Damit ergibt sich nach Umrechnung gemäß 15 N = 0,5 cm:

 

B_v = 48 N

B_h = 90 N

A = 72 N

Das Culmann Verfahren endet hier, da alle unbekannten Auflagerkräfte bestimmt sind.

 

Merk’s dir!

Es ist unbedingt zu beachten, dass du die Abmessungen des Körpers mit berücksichtigst. Für die Abmessungen des Körpers sowie für die Kräfte müssen Maßstäbe so gewählt werden, dass du diese gut auf ein Zeichenpapier übertragen kannst.  

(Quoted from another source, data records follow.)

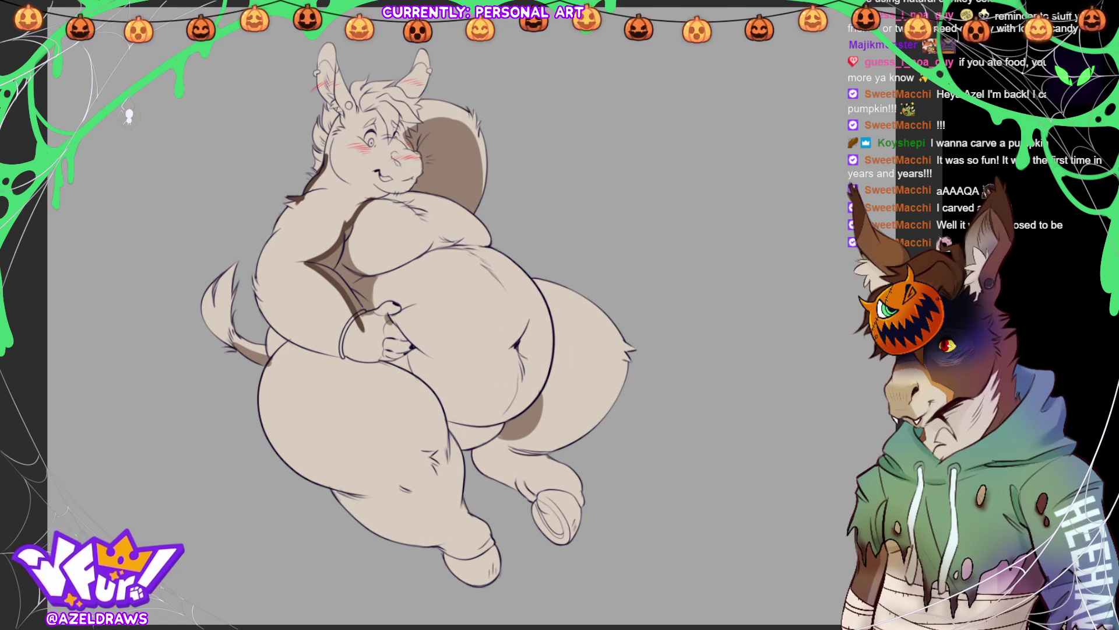
pyautogui.moveTo(263, 324); pyautogui.dragTo(344, 291)
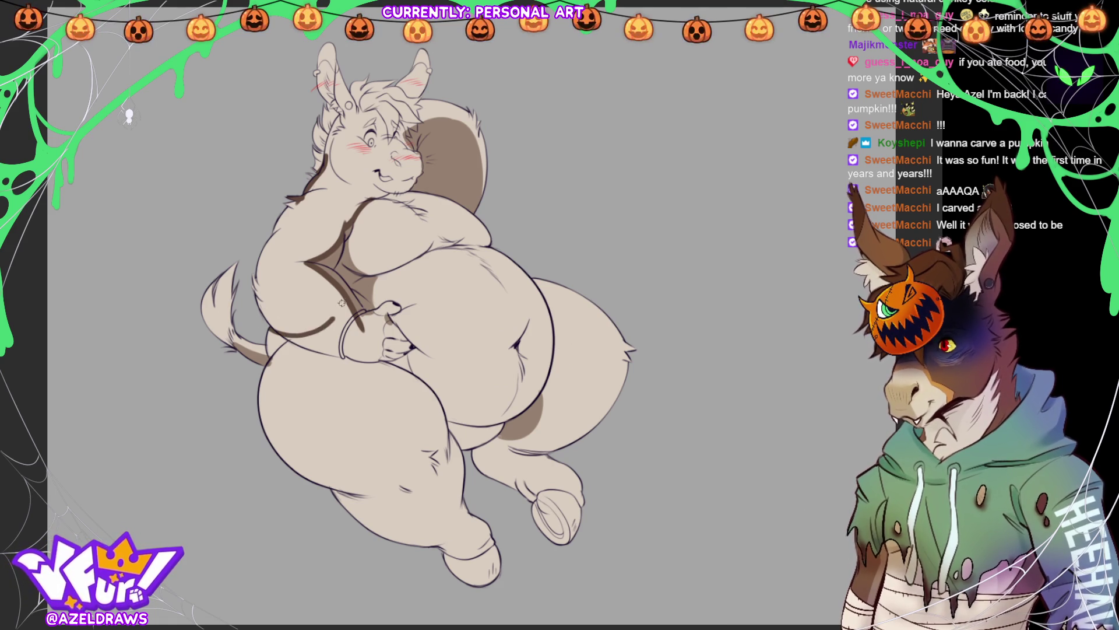
pyautogui.press('ctrl+z')
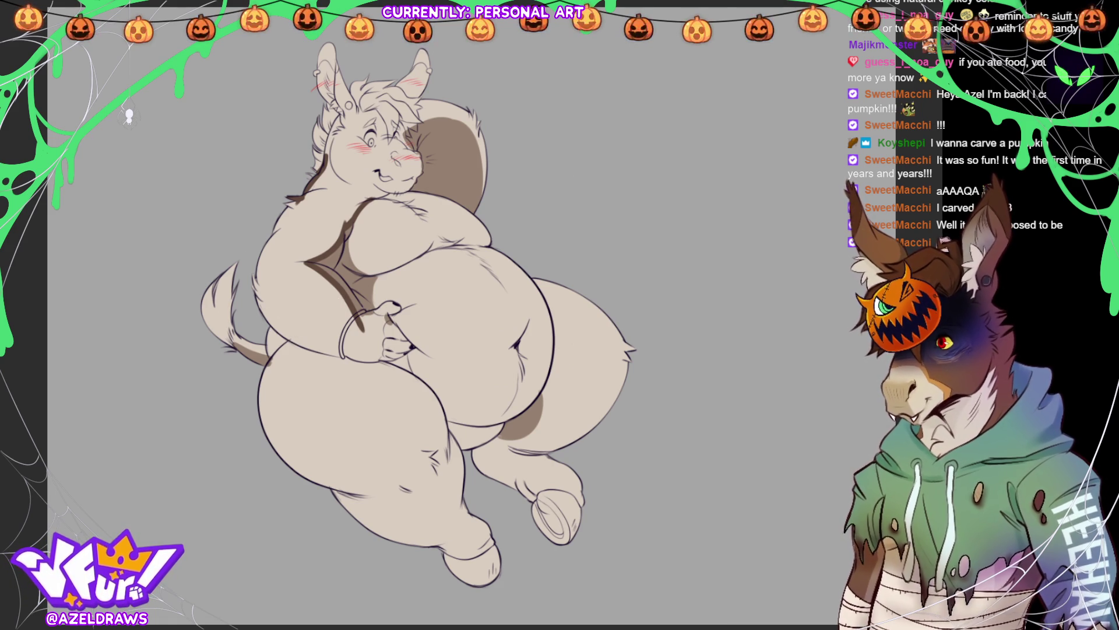
pyautogui.moveTo(257, 320)
pyautogui.mouseDown()
pyautogui.moveTo(329, 269)
pyautogui.moveTo(331, 175)
pyautogui.moveTo(282, 349)
pyautogui.mouseUp()
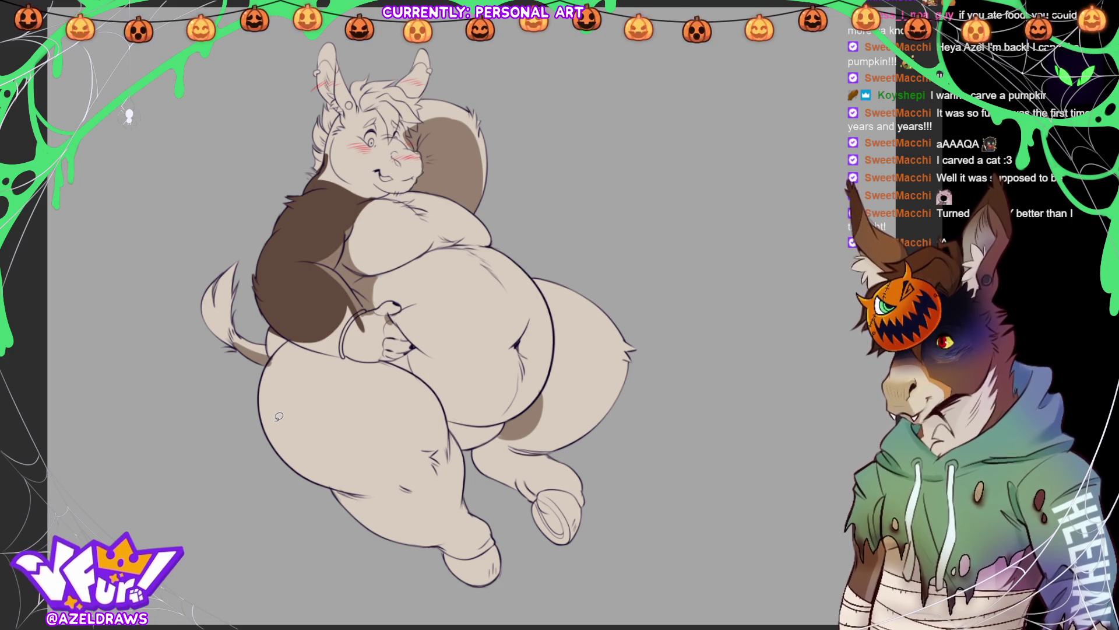
# Step: Fill the tail base, lower leg, foot and right thigh with dark brown fur
pyautogui.moveTo(235, 340); pyautogui.dragTo(286, 322)
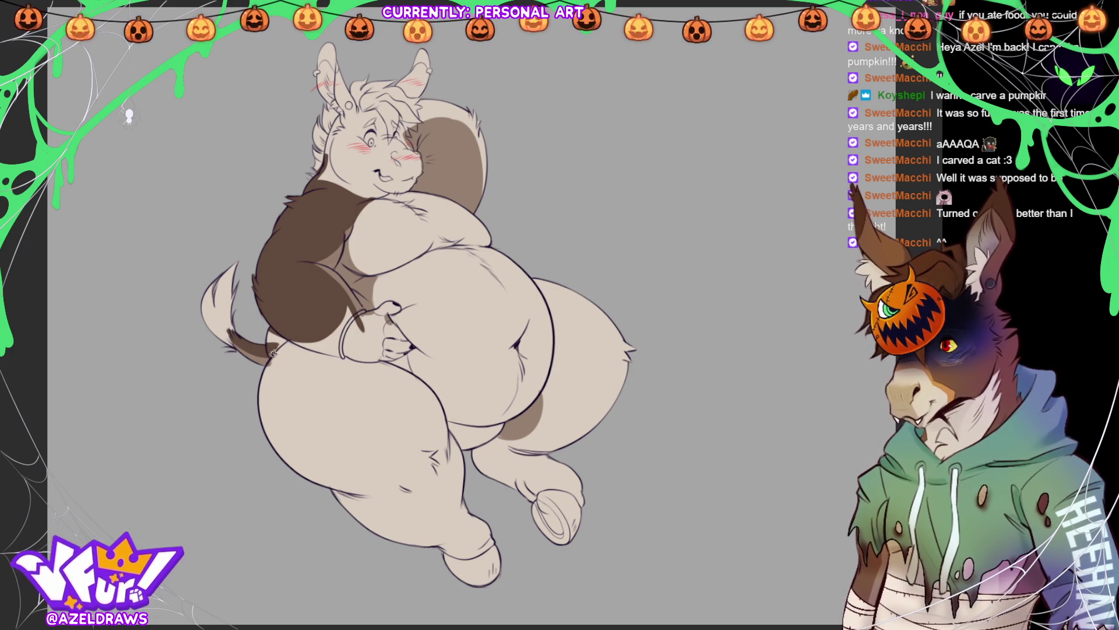
pyautogui.moveTo(287, 321)
pyautogui.mouseDown()
pyautogui.moveTo(283, 346)
pyautogui.moveTo(284, 321)
pyautogui.mouseUp()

Sind in der Aufgabe mehrere äußere Kräfte gegeben, so musst du diese zunächst zu einer Resultierenden zusammenfassen. Diese kannst du mittels grafischer Vektoraddition (Betrag und Richtung) und Seileckverfahren (Lage der Resultierenden) ermitteln. Danach kannst du das Culmann-Verfahren anwenden. 

Die Auswahl der Schnittpunkte (Schritt 3) sollte so vorgenommen werden, dass die beiden gewählten Schnittpunkte weit genug auseinander liegen, da ansonsten die Culmann Gerade sehr klein und damit der Kraftplan ungenau wird. Alternativ kannst du den Maßstab vergrößern.